Changes to the Taxation of Dividends: Trading as a Sole Trader or a Company
The surprise announcement by George Osborne in his Summer Budget in July was his reform of the taxation of dividends that is scheduled to come into effect from 5 April 2016.
What are the changes?
- Dividend Tax Credit – The dividend tax credit will be abolished so dividend income will no longer be grossed up in your personal tax computation.
- Dividend Tax Allowance – There will be a new dividend tax allowance meaning that no income tax will be suffered on your first £5,000 of dividend income. This new allowance does not reduce total taxable income and thus does use up the basic rate band for dividend income only.
- Dividend Rates – All dividend income over and above the dividend tax allowance will now be taxed at 7.5% in the basic rate band, 32.5% in the higher rate band and 38.1% in the additional rate band. Determining which band the income sits in has remained unchanged with dividend income still being stacked after non-savings then savings income.

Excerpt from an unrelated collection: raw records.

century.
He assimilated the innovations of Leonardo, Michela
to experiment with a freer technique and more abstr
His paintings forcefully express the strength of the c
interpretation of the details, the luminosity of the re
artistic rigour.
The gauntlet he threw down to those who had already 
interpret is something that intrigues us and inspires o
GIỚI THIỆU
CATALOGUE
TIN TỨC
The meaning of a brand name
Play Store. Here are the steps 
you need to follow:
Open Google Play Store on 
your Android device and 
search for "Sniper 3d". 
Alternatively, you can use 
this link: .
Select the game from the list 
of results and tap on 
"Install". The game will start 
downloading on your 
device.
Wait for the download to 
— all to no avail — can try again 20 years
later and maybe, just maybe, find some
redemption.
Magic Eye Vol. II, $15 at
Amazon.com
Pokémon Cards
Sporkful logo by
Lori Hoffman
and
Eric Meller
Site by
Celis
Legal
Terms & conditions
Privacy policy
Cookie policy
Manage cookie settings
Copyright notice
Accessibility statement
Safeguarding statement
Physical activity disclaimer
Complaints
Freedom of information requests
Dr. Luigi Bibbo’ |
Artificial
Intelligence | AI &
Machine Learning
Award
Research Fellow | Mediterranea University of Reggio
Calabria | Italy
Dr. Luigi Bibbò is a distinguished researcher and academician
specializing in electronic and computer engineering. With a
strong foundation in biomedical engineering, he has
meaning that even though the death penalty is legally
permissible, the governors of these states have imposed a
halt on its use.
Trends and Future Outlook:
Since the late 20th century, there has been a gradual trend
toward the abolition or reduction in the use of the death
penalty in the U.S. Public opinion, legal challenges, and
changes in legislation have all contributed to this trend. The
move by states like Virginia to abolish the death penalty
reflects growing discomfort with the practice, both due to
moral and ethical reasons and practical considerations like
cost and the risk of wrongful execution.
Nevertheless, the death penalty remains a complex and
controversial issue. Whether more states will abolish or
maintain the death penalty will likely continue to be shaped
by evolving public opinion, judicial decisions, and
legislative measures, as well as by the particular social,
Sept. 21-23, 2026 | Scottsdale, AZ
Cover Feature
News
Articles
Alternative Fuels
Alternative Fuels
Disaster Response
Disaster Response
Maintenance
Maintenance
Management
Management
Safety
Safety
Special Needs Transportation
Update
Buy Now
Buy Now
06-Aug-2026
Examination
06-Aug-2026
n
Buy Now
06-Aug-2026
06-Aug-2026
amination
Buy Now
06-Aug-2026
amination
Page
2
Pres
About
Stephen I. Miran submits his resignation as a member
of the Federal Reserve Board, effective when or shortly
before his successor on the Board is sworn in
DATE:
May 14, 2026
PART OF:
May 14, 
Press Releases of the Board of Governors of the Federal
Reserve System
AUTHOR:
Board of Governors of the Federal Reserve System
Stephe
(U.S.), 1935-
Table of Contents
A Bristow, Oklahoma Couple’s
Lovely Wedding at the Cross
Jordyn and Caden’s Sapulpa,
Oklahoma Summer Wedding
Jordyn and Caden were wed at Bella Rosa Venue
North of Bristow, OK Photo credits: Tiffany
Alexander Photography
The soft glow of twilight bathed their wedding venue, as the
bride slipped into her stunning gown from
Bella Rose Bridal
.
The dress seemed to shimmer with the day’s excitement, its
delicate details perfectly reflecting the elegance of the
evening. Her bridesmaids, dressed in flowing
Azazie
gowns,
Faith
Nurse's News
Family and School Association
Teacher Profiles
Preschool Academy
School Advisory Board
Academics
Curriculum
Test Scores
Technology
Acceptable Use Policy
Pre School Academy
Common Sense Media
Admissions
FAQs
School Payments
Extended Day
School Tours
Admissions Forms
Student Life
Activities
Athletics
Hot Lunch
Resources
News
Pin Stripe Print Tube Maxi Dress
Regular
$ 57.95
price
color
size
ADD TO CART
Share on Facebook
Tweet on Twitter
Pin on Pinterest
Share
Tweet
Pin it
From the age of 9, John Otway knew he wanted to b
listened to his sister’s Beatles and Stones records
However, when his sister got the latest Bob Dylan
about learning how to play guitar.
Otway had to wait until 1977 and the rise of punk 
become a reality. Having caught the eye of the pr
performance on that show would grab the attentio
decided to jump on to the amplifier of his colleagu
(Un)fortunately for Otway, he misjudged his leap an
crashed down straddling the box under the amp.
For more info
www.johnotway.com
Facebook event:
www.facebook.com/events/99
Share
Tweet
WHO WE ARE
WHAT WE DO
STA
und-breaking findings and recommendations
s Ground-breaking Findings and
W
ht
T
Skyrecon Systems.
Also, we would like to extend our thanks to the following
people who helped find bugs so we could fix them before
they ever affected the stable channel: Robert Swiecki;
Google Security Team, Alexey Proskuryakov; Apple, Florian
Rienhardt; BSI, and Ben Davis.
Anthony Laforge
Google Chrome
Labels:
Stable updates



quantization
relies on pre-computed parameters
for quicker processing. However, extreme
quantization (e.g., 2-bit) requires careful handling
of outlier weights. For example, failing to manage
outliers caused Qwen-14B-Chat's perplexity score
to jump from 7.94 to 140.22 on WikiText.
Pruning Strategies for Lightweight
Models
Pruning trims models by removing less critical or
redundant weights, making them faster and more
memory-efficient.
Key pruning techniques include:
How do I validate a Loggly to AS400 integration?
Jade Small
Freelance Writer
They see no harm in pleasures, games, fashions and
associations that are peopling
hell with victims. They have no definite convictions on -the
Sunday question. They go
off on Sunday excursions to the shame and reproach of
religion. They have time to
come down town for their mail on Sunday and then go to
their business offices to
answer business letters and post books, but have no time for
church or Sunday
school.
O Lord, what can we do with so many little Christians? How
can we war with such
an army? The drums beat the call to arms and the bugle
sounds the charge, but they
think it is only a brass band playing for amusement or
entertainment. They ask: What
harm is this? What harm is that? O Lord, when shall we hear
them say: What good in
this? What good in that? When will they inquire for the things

- Personal Allowance Abatement – As the dividend tax allowance does not reduce your taxable income, all your dividend income will be included when determining whether or not your income exceeds £100,000 for the purpose of calculating your personal allowance abatement. However, as dividend income is no longer being grossed up, taxpayers earning close to that £100,000 threshold will benefit from a smaller personal allowance abatement.
Who will be affected?
- Investors – This change will of course affect all shareholders of any company. The impact will depend on the amount of non-dividend income such investors have earned in the year and what tax band their dividend income will fall into as a result:
- Basic Rate Taxpayers – If their dividend income exceeds the £5,000 dividend tax allowance then they will be worse off under these new rules as no tax is due for basic rate taxpayers under the current regime.
- Higher Rate Taxpayers – If their dividend income is below £21,667, higher rate taxpayers will benefit both from their dividend income no longer being grossed up and also from the new dividend tax allowance and will consequently pay less tax. They will however lose out if their dividend income exceeds this threshold.
- Additional Rate Taxpayers – The same applies to additional rate taxpayers but the threshold above which they pay more tax under the new rules is £25,400.
- Incorporated Small Business Owners – The situation is different for small business owners who, compared to the investors discussed above, draw the majority of their income (usually everything over the £8,060 National Insurance limit) in dividends rather than salary. Although there are plenty of variables, those in this situation will generally be left worse off by these rule changes. All other factors aside, this may reduce the incentive for small business owners to incorporate. More immediately, these rule changes need to be considered when determining the amount of dividends to be drawn by such small business owners before these changes come into place.
What are the future changes to consider?
- Reduction in Corporation Tax – In his speech, George Osborne stated that these changes were a precursor to a reduction in corporation tax in 2017. This will alleviate the adverse impact of these dividend tax rule changes on incorporated small business owners and, in some cases, will leave them only fractionally worse off than under the current 2015/16 regime.
- Increase in Class 4 NICs – Mr Osborne has also promised a restructuring and likely increase of Class 4 National Insurance Contributions. Should this occur, it will be another factor to consider whether or not it is beneficial for small business owners to incorporate.